PASSAGE FOR REVIEW Start Marker

5 Classic Challenged Books You Should Read

September 29, 2016









Between the Lines is a series of posts focused on better understanding books, trends in writing, and the labels associated with these.

banned-books-featured-image Banned Books Week is almost over. But that doesn’t mean you shouldn’t continue to read banned and challenged books! I hope that you will continue to keep reading and talking about banned and challenged books through the rest of the year.

In this post, we will explore some of my favorite Classics which have been challenged or banned.


1 — The Lord of the Rings by J.R.R. Tolkien


What is it? The Lord of the Rings is the fantasy series that completely changed how fantasy is written. J.R.R. Tolkien was a linguistic genius who spoke over 10 languages. He began inventing functional languages for fun, and then developed a world in which they were spoken, which required a series of legends to support it… which led us to the creation of High Fantasy. The pinnacle of High Fantasy Adventure stories, we follow Frodo Baggins on a complex journey to destroy the One Ring. It’s a work of genius.

Why is it challenged? The Lord of the Rings has been challenged for various reasons since its publication in 1954/1955. Reasons include for drug references (ah, that lovely pipe smoke) and for being satanic. I don’t make this up, people.

Why should I read it? If the fact that this series completely redefined a genre of literature doesn’t do it for you, I can keep listing reasons. This series teaches the importance of education, travel, cultural diversity, loyalty, friendship, and honesty. Tolkien’s characters are complex and well-developed; ever changing throughout the series. And, lastly, The Lord of the Rings is an incredible stimulator of the imagination. Just read it.

2 — Slaughterhouse-Five by Kurt Vonnegut


What is it? Part memoir, part war story, part historical fiction, part science fiction– Slaughterhouse-Five is Kurt Vonnegut’s self-defined magnum opus. This complicated book addresses Vonneguts feelings on the fire-bombing of Dresden and how the war affected him and his writing.

Why is it challenged? Slaughterhouse-Five has been challenged for discriminating religious references, explicit language and profanity, and sexual references including illustrations involving naked breasts.

PASSAGE FOR REVIEW End Marker
MATERIAL PROVIDED Start Marker

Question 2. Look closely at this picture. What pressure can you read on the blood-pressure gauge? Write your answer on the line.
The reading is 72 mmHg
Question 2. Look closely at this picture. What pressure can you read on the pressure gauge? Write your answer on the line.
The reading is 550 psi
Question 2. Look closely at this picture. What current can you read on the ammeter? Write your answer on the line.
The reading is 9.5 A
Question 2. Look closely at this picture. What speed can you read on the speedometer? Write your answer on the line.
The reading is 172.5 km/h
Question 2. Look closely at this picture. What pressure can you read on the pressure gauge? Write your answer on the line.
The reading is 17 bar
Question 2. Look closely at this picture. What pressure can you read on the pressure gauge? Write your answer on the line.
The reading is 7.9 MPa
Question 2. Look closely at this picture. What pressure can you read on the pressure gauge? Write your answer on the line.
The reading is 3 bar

MATERIAL PROVIDED End Marker
MATERIAL PROVIDED Start Marker

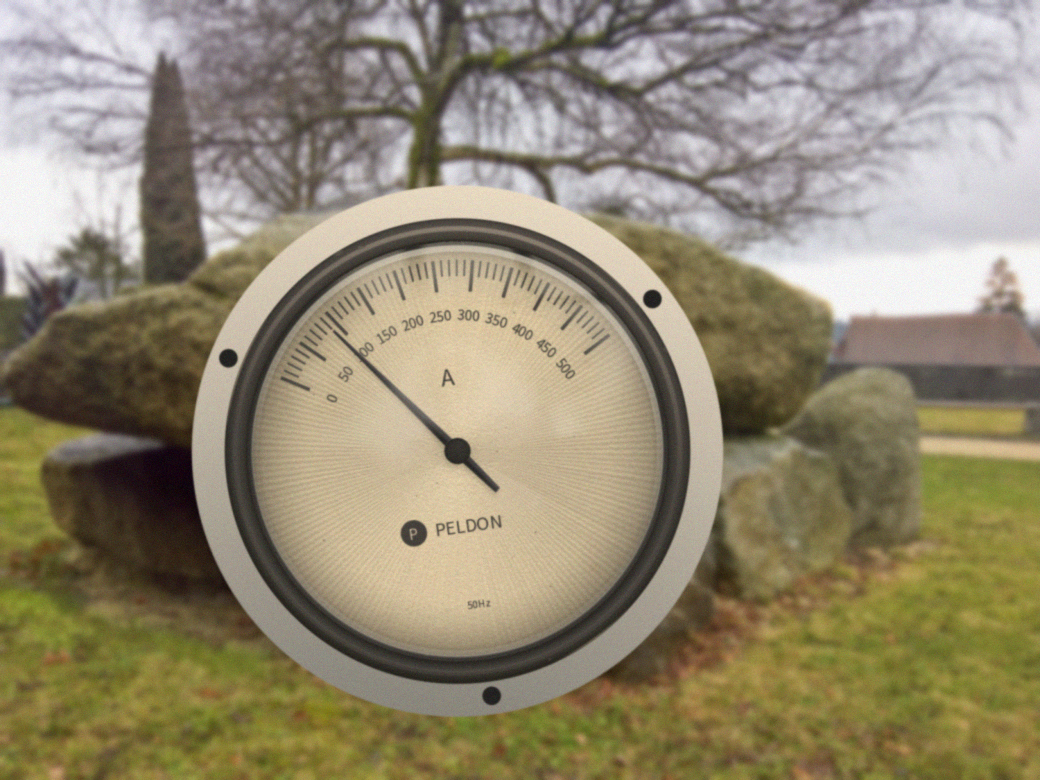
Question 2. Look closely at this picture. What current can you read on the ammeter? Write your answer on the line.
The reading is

MATERIAL PROVIDED End Marker
MATERIAL PROVIDED Start Marker

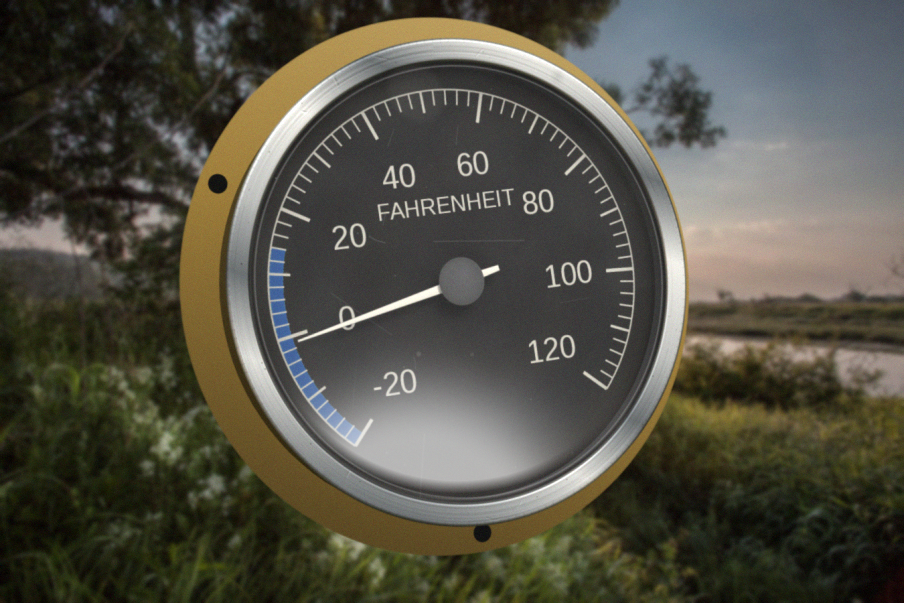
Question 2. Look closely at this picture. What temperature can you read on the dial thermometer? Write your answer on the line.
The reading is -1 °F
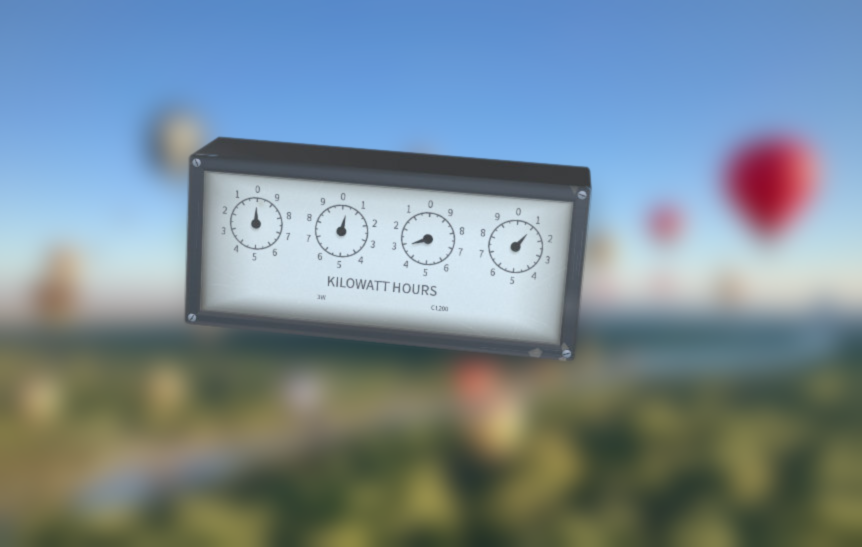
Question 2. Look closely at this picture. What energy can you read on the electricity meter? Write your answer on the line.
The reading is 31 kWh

MATERIAL PROVIDED End Marker

▸ REQUIRED TASKS:
**1)** According to the blog post on challenged books, how many languages did J.R.R. Tolkien speak?
**2)** In the rows, swap "electricity meter" for "power meter" in the part that opens with the line containing "Question 2. Look closely at this picture. What energy" and closes with the line containing "The reading is 31 kWh", and write out only those lines.
The rows have no connection to the blog post on challenged books.

▸ SOLUTIONS TO THE PROBLEMS:
**1)** Over 10 languages.

**2)**
Question 2. Look closely at this picture. What energy can you read on the power meter? Write your answer on the line.
The reading is 31 kWh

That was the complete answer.